WORK ORDER A >>
Write out the lines from the rows below, starting with the line that contains "concienciar en valores a los escolares y a la" and going on through the line that contains "que tiene una donación regular.", both included.

Thanks for all your help!:sn:


----------



## PRAYER (Jun 18, 2011)

*Re: 1st Post: I have a few questions about a build idea *

hmmmmmmm : one issue:

there is actually only a mono set-up inside... maybe I will have to use the HK speakers..


----------



## PRAYER (Jun 18, 2011)

*Re: 1st Post: I have a few questions about a build idea *

Or does anybody know a simple way to send a mono signal to the mono speakerl from the stereo output of the computer speaker innards?


----------



## Jstslamd (Nov 30, 2010)

If its done with patch cords can't you just use a y adapter ?


----------



## PRAYER (Jun 18, 2011)

*Re: 1st Post: I have a few questions about a build idea *

Hmm, I think that would eliminate half of the stereo signal. I believe I need to sum it.


----------



## PRAYER (Jun 18, 2011)

*Re: 1st Post: I have a few questions about a build idea *

Actually: I guess that inside the unit there must be some stereo-to-mono circuit already built in to translate FM radio content... now to find it!


----------



## PRAYER (Jun 18, 2011)

WORK ORDER B >>
Pick up the forum thread about sending a stereo signal to a mono speaker and continue it from the point where it stops.

Dataset entries >>
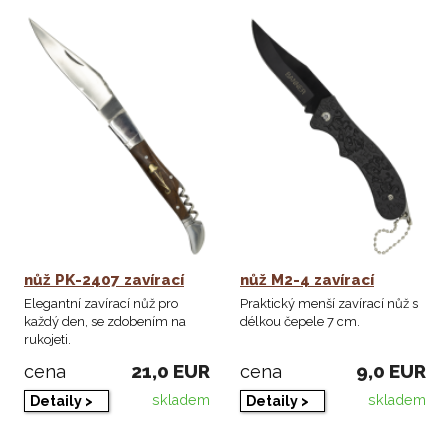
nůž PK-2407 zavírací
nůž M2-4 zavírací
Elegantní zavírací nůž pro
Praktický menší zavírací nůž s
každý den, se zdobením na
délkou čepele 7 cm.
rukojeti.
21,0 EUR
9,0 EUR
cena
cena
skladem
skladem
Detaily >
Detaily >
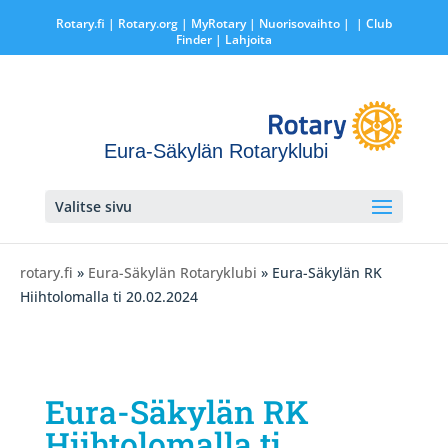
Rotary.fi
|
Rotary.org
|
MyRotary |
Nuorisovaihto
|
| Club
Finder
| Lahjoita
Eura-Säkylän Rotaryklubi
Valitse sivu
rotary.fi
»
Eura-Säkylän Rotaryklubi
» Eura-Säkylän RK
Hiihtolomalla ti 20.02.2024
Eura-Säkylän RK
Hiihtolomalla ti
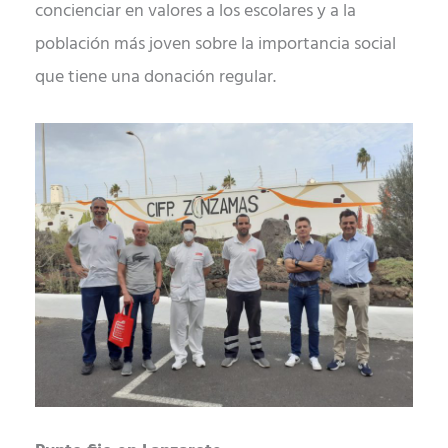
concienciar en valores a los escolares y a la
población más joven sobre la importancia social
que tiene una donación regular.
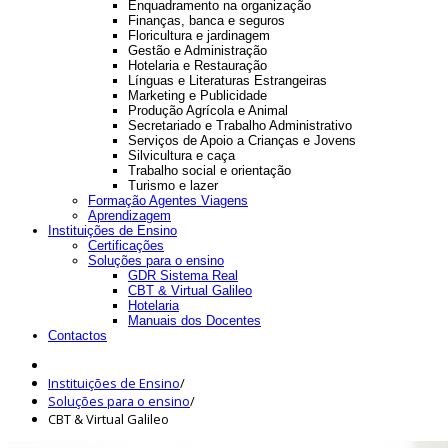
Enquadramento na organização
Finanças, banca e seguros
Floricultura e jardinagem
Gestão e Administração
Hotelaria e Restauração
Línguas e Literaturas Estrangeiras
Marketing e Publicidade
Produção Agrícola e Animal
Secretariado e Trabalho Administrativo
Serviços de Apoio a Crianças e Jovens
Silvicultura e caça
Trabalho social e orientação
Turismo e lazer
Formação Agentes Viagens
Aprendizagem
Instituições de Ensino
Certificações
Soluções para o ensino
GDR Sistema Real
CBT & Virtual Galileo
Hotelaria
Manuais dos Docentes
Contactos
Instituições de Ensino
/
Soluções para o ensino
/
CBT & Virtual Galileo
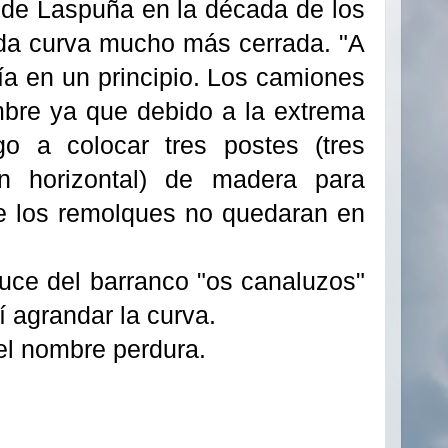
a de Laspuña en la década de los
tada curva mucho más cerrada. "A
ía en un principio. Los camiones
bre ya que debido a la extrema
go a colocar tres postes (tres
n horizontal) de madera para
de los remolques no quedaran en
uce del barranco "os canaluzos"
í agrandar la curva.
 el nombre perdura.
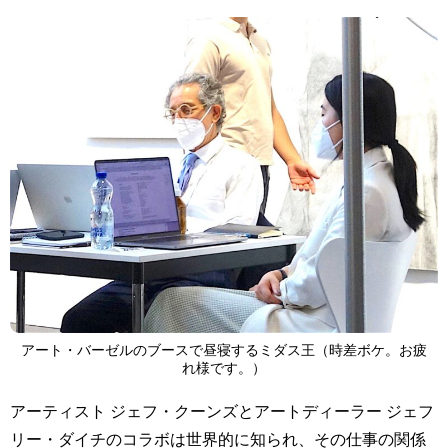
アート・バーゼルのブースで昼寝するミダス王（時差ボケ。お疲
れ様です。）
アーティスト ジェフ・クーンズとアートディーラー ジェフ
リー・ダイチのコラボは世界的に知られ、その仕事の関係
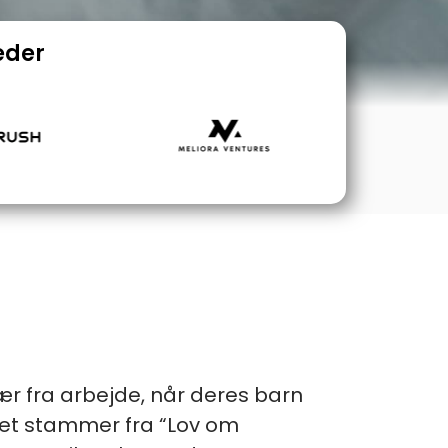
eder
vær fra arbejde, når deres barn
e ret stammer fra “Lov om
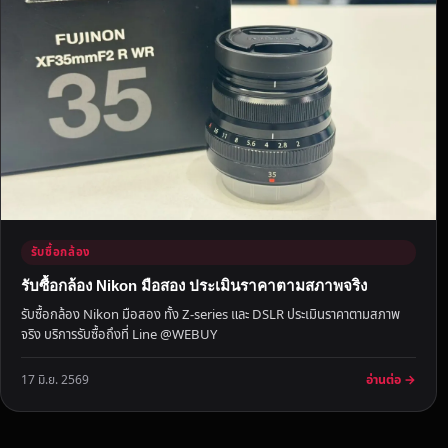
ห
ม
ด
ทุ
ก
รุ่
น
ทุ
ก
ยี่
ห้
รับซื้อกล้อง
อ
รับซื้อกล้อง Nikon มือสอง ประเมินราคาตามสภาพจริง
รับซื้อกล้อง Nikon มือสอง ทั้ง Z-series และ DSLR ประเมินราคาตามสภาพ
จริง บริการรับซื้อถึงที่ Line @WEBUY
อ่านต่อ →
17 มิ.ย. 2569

WRITTEN RESPONSE A >>
concienciar en valores a los escolares y a la
población más joven sobre la importancia social
que tiene una donación regular.

WRITTEN RESPONSE B >>
*Re: 1st Post: I have a few questions about a build idea *

Hey folks happy new year!

I had successfully "restored" or errr... created? or modified? or whichever! this old Zenith... Pics to come..

I came away from this project with: 
A happy girlfriend
good experience
a pretty dang good sounding tabletop amplified iphone dock thing
and much enthusiasm to create more of this kinda stuff!

so thanks for all your help!


----------



## PRAYER (Jun 18, 2011)

*Re: 1st Post: I have a few questions about a build idea *

Here is my finished project:










There is a slight boominess to the sound when the tone control is set towards the bass, but she looooves it and I looooove it.... It's such an odd creation, but I think that basing my enclosure off of the KLH Model 8 was a great idea and I can only imagine how good a KLH clone will sound without those protrusions on the baffle.


----------



## robbo266317 (Sep 22, 2008)

*Re: 1st Post: I have a few questions about a build idea *

Well done. 
That's a great looking cabinet. I am glad you both enjoy it.

All the best,
Bill.


----------



## fbov (Aug 28, 2008)

*Re: 1st Post: I have a few questions about a build idea *



PRAYER said:


> Here is my finished project:
> ...she looooves it ....


That's all that matters! Nice looking, too....


----------



## PRAYER (Jun 18, 2011)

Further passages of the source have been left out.